Selasa, 19 Juli 2022
Reporter : Rizqy Putri Agpila

Mijen, Kudus (19/07) – Minggu ketiga pelaksanaan KKN oleh TIM II KKN Undip periode 2021/2022 yang berlokasi di Desa Mijen Kabupaten Kudus telah berlangsung dengan baik. Salah satu program monodisiplin yang telah dilaksanakan pada minggu tersebut yakni berupa penyuluhan dengan tema “Antara Stunting, Gigi, dan Mulut” pada Selasa (19/07). Program dilaksanakan di posyandu Desa Mijen yang berlokasi di RW 04, bersamaan dengan adanya kegiatan rutin posyandu (penimbangan, pengukuran tinggi, dan imunisasi).

PUPUT-1

Program “Antara Stunting, Gigi, dan Mulut” mengacu pada poin 3 dari Sustainable Development Goals (SDG’s), yaitu Kehidupan yang Sehat dan Sejahtera. Program ini bertujuan untuk memberikan edukasi dan meningkatkan kesadaran bagi Ibu-ibu Desa Mijen yang memiliki bayi di bawah dua tahun (baduta) agar senantiasa memperhatikan dan menjaga asupan nutrisi anak sejak dini. Kebiasaan tersebut penting untuk ditanamkan agar anak terhindar dari resiko kondisi stunting yang memiliki berbagai dampak negatif bahkan berjangka panjang, salah satunya dalam hal terlambatnya tumbuh kembang anak, termasuk pertumbuhan gigi geliginya.

PUPUT-2

Penyuluhan dibantu dengan media Powerpoint dan diawali dengan penjelasan tentang stunting secara umum, lalu setelahnya dipaparkan mengenai berbagai dampak stunting, terutama dampaknya terhadap kesehatan gigi mulut. Seperti yang telah disebutkan sebelumnya, pertumbuhan gigi geligi pada anak stunting cenderung lebih lambat dan tidak sesuai dengan waktu normalnya. Hal ini tentu akan menyebabkan anak kesulitan dalam mengunyah makanan. Tidak hanya itu, dampak lain dari stunting terhadap rongga mulut yaitu terhambatnya perkembangan kelenjar ludah atau saliva.

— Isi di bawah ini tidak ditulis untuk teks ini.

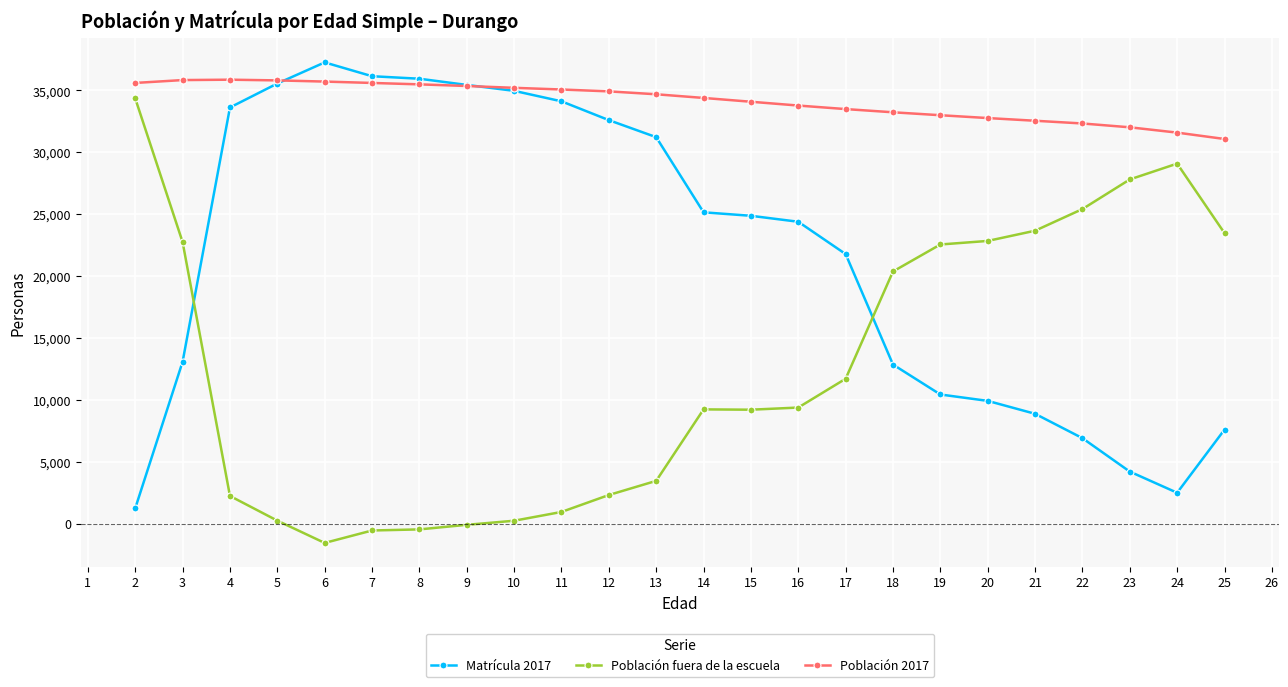

What is the total value across all series at 2?

71218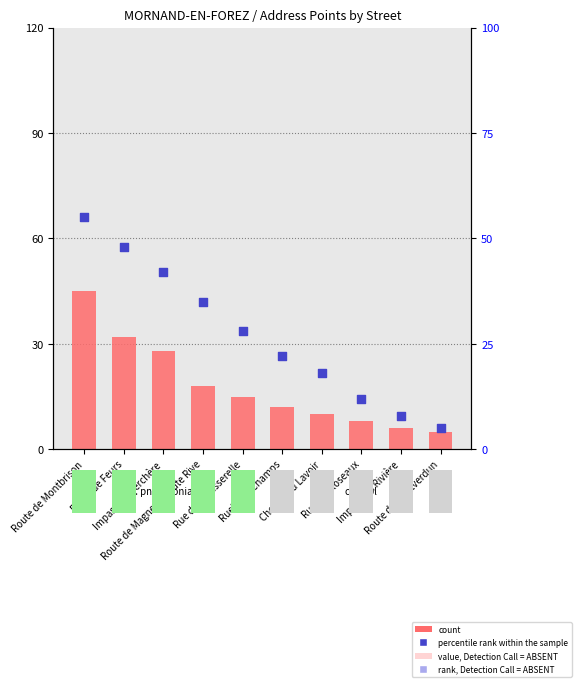

Which series has the largest total across all categories?

percentile rank within the sample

Pada anak stunting, kelenjar ini dapat mengalami atropi sehingga laju aliran saliva kurang dari normal. Padahal, saliva memiliki peran yang cukup signifikan dalam menjaga kesehatan gigi dan mulut, salah satunya kemampuan self-cleansing nya. Karenanya, anak dengan stunting akan lebih rentan terkena berbagai penyakit gigi dan mulut seperti gigi berlubang (karies).

PUPUT-3

Dengan adanya program ini, Ibu-ibu Desa Mijen yang memiliki baduta diharapkan dapat semakin menyadari pentingnya pemenuhan gizi anak dan mengupayakan agar anak mendapat nutrisi yang sesuai, terutama dalam 1000 hari pertamanya. Apabila hal tersebut dilakukan, maka tentu resiko anak terkena stunting dan berbagai dampaknya juga akan lebih kecil.